Mind Your Own Business
Some of the most common search phrases related to Web browsers deal with removing browsing history and deleting private data. People want privacy while surfing the Web, and in many cases do not want to leave any traces behind telling what sites they've visited, what information they've entered, and what they may have downloaded. This desire for anonymity certainly did not go unnoticed by browser architects who, along with their development teams, spent a great deal of time over the past decade creating ways to offer the virtual invisibility the public yearned for.
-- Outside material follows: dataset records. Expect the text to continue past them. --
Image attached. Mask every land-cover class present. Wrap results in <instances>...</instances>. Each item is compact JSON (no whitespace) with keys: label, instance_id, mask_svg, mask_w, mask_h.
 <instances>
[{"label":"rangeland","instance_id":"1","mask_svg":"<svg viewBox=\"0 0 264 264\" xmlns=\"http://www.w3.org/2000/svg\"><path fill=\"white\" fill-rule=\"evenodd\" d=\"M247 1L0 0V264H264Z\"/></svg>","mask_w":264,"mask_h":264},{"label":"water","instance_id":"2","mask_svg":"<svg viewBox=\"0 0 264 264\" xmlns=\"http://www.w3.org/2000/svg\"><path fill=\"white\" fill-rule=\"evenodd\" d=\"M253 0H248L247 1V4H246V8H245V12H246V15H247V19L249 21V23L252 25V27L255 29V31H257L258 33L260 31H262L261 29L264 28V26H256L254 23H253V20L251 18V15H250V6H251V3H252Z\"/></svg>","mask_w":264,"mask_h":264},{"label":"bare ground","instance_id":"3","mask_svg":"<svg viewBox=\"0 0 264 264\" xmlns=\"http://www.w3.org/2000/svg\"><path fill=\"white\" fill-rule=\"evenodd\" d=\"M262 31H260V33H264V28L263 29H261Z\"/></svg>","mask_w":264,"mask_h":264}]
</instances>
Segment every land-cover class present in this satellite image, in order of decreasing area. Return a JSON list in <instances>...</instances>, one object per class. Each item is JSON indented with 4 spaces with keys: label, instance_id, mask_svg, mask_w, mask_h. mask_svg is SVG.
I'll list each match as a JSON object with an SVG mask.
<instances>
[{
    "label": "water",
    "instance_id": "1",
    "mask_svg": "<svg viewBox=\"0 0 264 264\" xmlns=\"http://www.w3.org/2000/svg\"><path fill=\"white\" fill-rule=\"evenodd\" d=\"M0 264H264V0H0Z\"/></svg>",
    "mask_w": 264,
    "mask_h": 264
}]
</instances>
The result of this ingenuity was two-fold, with "before and after" solutions finding their way into most major browsers by the time 2009 rolled around.
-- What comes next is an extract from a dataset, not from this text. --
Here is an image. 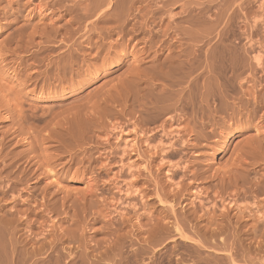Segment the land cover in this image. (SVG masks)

The preemptive approach, which bears a different moniker depending on your browser of choice (Private Browsing in Firefox, Incognito Mode in Chrome, etc.) but offers the same basic functionality, ensured that nothing you do while browsing is saved. This included not only your browsing history but also any temporary files such as cache and cookies.
Leave No Trace Behind
The after-the-fact approach involved giving users the ability to clear their tracks, so to speak, at the end of their browsing session. Deleting private data is now a feature offered in all major browsers and, in most cases, can be quickly accomplished with a single keystroke or mouse click. Over the past several years this functionality has become refined where the Web surfer is allowed to specify exactly which sensitive data is removed, enabling them to keep certain items such as saved passwords while deleting everything else.